----- Selected text

New backend help request.

Hi all,

I'm trying to continue an existing m68k backend for LLVM. I'm completely new
to LLVM development so I've been muddling my way through mostly by trial and
error and using existing back ends for reference. I'm trying to implement
code to allow calling. I am compiling this C code --

typedef unsigned int uint32_t;
typedef char int8_t;

uint32_t foo(uint32_t x, int8_t y)
{
    return (x | (1 << 17)) + y;
}

int main()
{
  uint32_t b = foo(10,12);
}

And getting the following error from LLVM --

# Machine code for function main: Post SSA
Frame Objects:
  fi#0: size=4, align=4, at location [SP]
Function Live Outs: %D0L

BB#0: derived from LLVM BB %entry
        ADJCALLSTACKDOWN 6, %A7<imp-def>, %A7<imp-use>
        %vreg2<def> = COPY %A7; DR32:%vreg2
        %vreg1<def> = COPY %vreg2; AR:%vreg1 DR32:%vreg2
        MOVElim %vreg1<kill>, 0, 10; mem:ST4[<unknown>](align=2) AR:%vreg1
        %vreg2<def,tied1> = ADDlqd %vreg2<tied0>, 4, %CCR<imp-def,dead>;
DR32:%vreg2
        %vreg3<def> = COPY %vreg2; AR:%vreg3 DR32:%vreg2
        MOVEbim %vreg3<kill>, 0, 12; mem:ST1[<unknown>] AR:%vreg3
        CALL <ga:@foo>, %A7<imp-use>, ...
        ADJCALLSTACKUP 6, 0, %A7<imp-def>, %A7<imp-use>
        %vreg4<def> = COPY %D0L; DR32:%vreg4
        MOVEldm <fi#0>, 0, %vreg4<kill>; mem:ST4[%b] DR32:%vreg4
        %vreg5<def> = MOVEQ 0; DR32:%vreg5
        %D0L<def> = COPY %vreg5<kill>; DR32:%vreg5
        RTS %D0L<imp-use,kill>

# End machine code for function main.

*** Bad machine code: Using an undefined physical register ***
- function: main
- basic block: BB#0 entry (0xa19eac)
- instruction: %vreg4<def> = COPY %D0L; DR32:%vreg4
- operand 1: %D0L
LLVM ERROR: Found 1 machine code errors.
Stack dump:
0. Program arguments:
D:\RetroMods\Jaguar\Compiler\llvm-build\bin\Debug\llc
.exe -mtriple m68k-apple-mac test.ll
1. Running pass 'Function Pass Manager' on module 'test.ll'.
2. Running pass 'Greedy Register Allocator' on function '@main'

To me this looks like the result from the call (D0) is not being set
somewhere to let LLVM know the register is available when it tries to copy
it into the virtual register. I'm using the MSP430 target as reference, and
I'm doing everything this target is, so I'm not sure what I'm missing.

Any tips would be most appreciated.

Function Live Outs: %D0L

Live outs? How old are your sources?

See this:

commit e6dc59891fc53d65b3f6d19772d26e23e0cc1cac
Author: Jakob Stoklund Olesen <stoklund@2pi.dk>

     Remove liveout lists from MachineRegisterInfo.

     All targets are now adding return value registers as implicit uses on
     return instructions, and there is no longer a need for the live out
     lists.

     git-svn-id: https://llvm.org/svn/llvm-project/llvm/trunk@174417 91177308-0d3

-Krzysztof

The CALL instruction should have an implicit def of the register used to return a value.

-Krzysztof

Quite old -- I'm working with 3.2 at the moment as that's what the code I am
basing my work off is built with at the moment. I plan to try and add some
functionality and then update to 3.6 when I understand more.

I'm trying to figure out how to map more complex CISC instructions now. For
example on the 68000, you have things like --

add.w (a0)+,(a1)+

So that equates to:

temp1 = load a0
add 2, a0
temp2 = load a1
temp1 = add temp1, temp2
store temp1, a1
add 2, a1

How do I express that in a form for LLVM?

----------

• Work request A
From the records below, pick out every line that contains the word "elbow" and copy each one.

----- Records provided

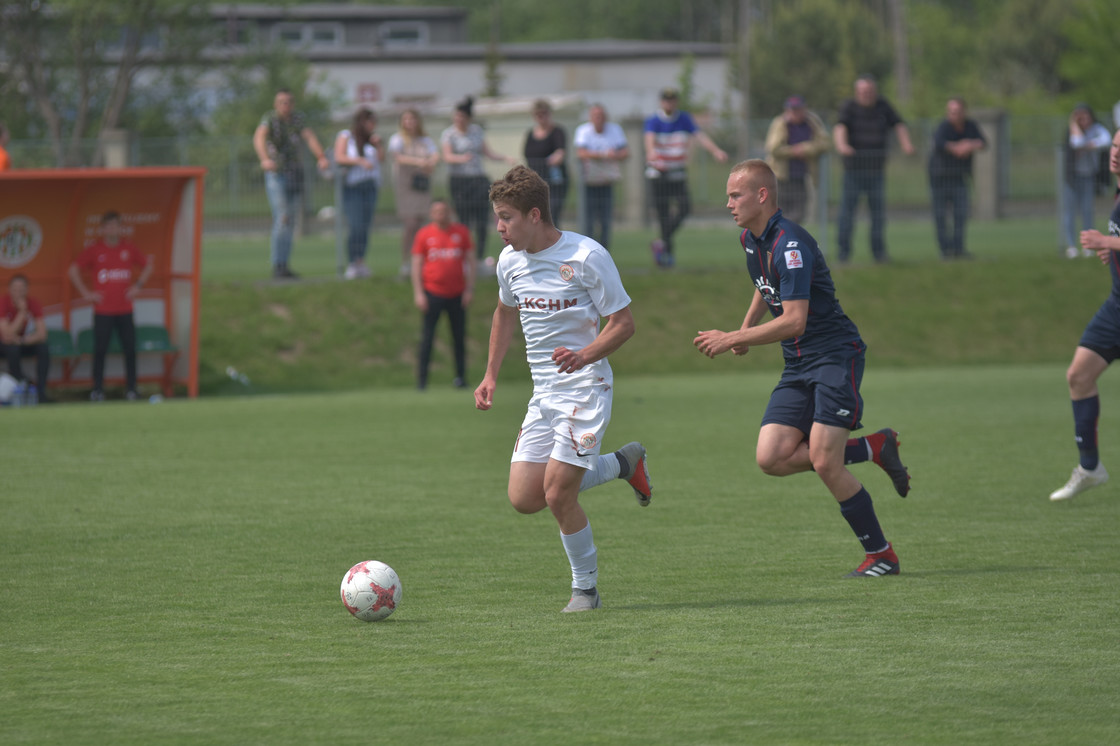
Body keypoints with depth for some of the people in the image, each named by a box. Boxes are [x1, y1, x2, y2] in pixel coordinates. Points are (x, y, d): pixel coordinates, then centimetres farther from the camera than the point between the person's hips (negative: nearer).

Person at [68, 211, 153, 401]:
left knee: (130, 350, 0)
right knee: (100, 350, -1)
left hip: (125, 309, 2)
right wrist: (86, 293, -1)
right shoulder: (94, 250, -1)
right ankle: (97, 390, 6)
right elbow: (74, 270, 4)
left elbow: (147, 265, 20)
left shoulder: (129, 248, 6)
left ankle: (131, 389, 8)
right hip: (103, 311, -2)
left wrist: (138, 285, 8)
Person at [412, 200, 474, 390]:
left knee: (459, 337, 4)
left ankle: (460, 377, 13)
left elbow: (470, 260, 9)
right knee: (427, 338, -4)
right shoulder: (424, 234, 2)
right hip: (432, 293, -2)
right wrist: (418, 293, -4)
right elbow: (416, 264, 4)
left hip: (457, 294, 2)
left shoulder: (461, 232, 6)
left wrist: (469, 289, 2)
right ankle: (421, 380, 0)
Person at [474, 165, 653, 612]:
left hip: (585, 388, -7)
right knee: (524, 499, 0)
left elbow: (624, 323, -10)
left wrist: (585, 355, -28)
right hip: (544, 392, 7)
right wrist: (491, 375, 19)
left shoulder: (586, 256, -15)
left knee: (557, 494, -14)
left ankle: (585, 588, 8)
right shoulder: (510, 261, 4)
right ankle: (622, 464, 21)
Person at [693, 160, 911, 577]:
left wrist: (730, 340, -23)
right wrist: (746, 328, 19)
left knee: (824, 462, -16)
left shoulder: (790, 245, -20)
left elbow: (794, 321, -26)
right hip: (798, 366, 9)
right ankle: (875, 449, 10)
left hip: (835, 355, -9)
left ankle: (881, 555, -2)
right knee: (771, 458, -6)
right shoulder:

----------

• Work request B
Transcribe the passage of the m68k backend thread above that lies between "To me this looks" and "what I'm missing.", inclusive.

• Response area A
right elbow: (74, 270, 4)
left elbow: (147, 265, 20)
left elbow: (470, 260, 9)
right elbow: (416, 264, 4)
left elbow: (624, 323, -10)
left elbow: (794, 321, -26)

• Response area B
To me this looks like the result from the call (D0) is not being set
somewhere to let LLVM know the register is available when it tries to copy
it into the virtual register. I'm using the MSP430 target as reference, and
I'm doing everything this target is, so I'm not sure what I'm missing.